##### 제공된 자료

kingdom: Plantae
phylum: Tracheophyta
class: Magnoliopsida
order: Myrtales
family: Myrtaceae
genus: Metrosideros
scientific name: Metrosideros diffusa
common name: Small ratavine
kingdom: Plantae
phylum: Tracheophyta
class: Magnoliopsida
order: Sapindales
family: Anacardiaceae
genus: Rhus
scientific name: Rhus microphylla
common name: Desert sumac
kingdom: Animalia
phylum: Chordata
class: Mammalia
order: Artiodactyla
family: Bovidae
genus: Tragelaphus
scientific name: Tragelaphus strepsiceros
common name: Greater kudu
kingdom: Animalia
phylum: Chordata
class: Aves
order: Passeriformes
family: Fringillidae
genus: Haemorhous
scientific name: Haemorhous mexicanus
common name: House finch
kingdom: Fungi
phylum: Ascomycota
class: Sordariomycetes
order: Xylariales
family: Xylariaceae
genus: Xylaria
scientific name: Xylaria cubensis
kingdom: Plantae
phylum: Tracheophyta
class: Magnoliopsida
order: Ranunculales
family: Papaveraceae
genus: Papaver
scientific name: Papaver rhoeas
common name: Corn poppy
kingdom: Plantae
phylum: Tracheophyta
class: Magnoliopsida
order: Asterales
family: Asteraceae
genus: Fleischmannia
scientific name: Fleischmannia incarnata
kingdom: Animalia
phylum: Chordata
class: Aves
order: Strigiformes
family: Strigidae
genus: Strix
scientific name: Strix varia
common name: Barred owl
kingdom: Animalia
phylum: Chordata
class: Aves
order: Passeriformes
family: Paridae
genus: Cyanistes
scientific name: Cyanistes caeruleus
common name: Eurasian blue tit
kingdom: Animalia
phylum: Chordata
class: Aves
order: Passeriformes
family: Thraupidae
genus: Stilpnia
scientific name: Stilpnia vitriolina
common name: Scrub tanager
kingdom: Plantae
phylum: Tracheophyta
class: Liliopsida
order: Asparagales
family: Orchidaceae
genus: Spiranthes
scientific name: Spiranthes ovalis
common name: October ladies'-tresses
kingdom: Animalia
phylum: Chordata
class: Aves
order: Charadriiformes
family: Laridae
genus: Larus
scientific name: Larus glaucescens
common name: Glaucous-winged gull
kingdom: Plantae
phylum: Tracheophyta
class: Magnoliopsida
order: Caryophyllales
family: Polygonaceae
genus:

##########

= 요구 사항 =
위 항목의 맨 첫 줄에서 시작하여 "scientific name: Strix varia"가 들어 있는 줄에서 멈추고, 이 두 줄을 포함한 그 사이의 모든 줄을 한 글자도 바꾸지 말고 그대로 옮겨 적으세요.

= 이 문제의 답 =
kingdom: Plantae
phylum: Tracheophyta
class: Magnoliopsida
order: Myrtales
family: Myrtaceae
genus: Metrosideros
scientific name: Metrosideros diffusa
common name: Small ratavine
kingdom: Plantae
phylum: Tracheophyta
class: Magnoliopsida
order: Sapindales
family: Anacardiaceae
genus: Rhus
scientific name: Rhus microphylla
common name: Desert sumac
kingdom: Animalia
phylum: Chordata
class: Mammalia
order: Artiodactyla
family: Bovidae
genus: Tragelaphus
scientific name: Tragelaphus strepsiceros
common name: Greater kudu
kingdom: Animalia
phylum: Chordata
class: Aves
order: Passeriformes
family: Fringillidae
genus: Haemorhous
scientific name: Haemorhous mexicanus
common name: House finch
kingdom: Fungi
phylum: Ascomycota
class: Sordariomycetes
order: Xylariales
family: Xylariaceae
genus: Xylaria
scientific name: Xylaria cubensis
kingdom: Plantae
phylum: Tracheophyta
class: Magnoliopsida
order: Ranunculales
family: Papaveraceae
genus: Papaver
scientific name: Papaver rhoeas
common name: Corn poppy
kingdom: Plantae
phylum: Tracheophyta
class: Magnoliopsida
order: Asterales
family: Asteraceae
genus: Fleischmannia
scientific name: Fleischmannia incarnata
kingdom: Animalia
phylum: Chordata
class: Aves
order: Strigiformes
family: Strigidae
genus: Strix
scientific name: Strix varia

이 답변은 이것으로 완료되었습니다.